PARIS — Citing net profits that rose 6.8 percent last year to $228.2 million, Hermès International said Thursday that it would press ahead with its expansion drive despite a “difficult” international political climate.
Hermès plans to add 15 sites, and expand and renovate “many” other units, while enlarging two major leather goods factories in the Lyon and Ardennes areas.
“The Hermès group plans to vigorously pursue its strategy of creating, developing its know-how, expanding its store network and its production capacity,” the company said in a statement, declining to specify its sales or earnings targets.
Analysts have characterized Hermès as one of the luxury brands best positioned to weather the uncertain economic and political climate. Earlier this week, Morgan Stanley luxury analyst Claire Kent upgraded Hermès’ stock to equal-weight from underweight, largely because the stock underperformed the industry by some 16 percent over the past six months.
“We continue to believe that the Hermès brand will be one of the most resilient brands in a weak environment, and therefore see limited potential for either earnings disappointment or continued stock underperformance,” she wrote. “In addition, we see Hermès as a nest egg for long-term investors.”
Kent also praised the company’s “first class” management and “good” brand momentum.
Last year, operating profits rose 4.3 percent to $339.1 million compared with $325.2 million a year earlier. Dollar figures are converted from the euro at current exchange. Operating margins were 25.8 percent, while net margins were 17.3 percent compared with 16.4 percent a year ago.
Sales inched up 1.3 percent to $1.32 billion, as reported. Japan lead regions with a 17 percent increase and the Americas were up 4 percent. Excluding currency fluctuations, sales for the year moved ahead 5.9 percent.
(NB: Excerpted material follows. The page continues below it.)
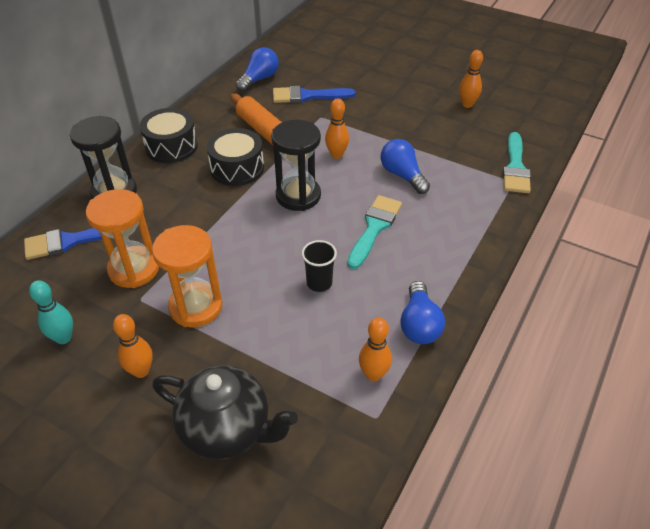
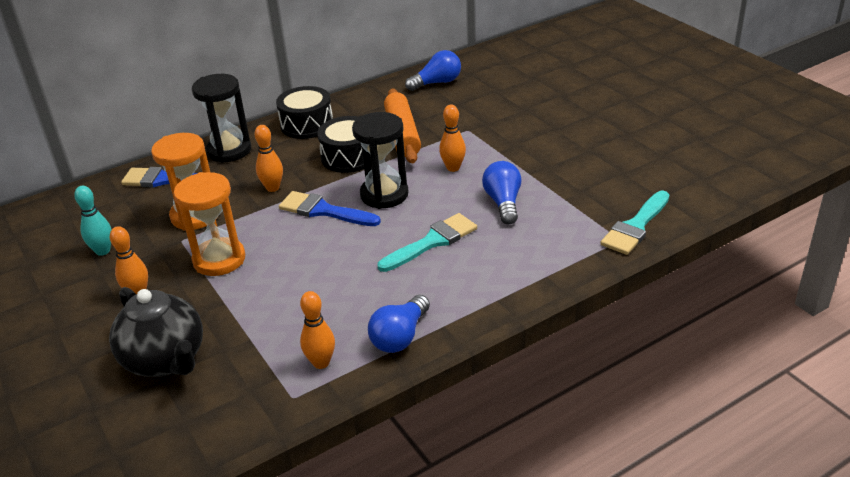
camera: 30 degrees right, 10 degrees down
blue brush [273,86,356,103] -> blue brush moved to [279,191,381,226]
black cup [302,240,337,292] -> none
orange bowling pin [459,50,483,108] -> orange bowling pin moved to [255,125,283,192]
Investments last year totaled $107.6 million, with about half going to open five new units and renovate 12 branches. The Hermès network consists of 216 stores, of which 114 are directly operated. Hermès said investments in stores, a real estate complex in Hong Kong and a new logistics center in Paris were financed by a cash flow last year that totaled $289 million. The company noted that China is a priority for Hermès in coming years.
At its shareholders’ meeting scheduled for June 3, Hermès will ask for approval of a dividend of $1.75 a share, excluding a tax credit. Shares in Hermès slipped 4.1 percent to $123.90 on the Paris Bourse.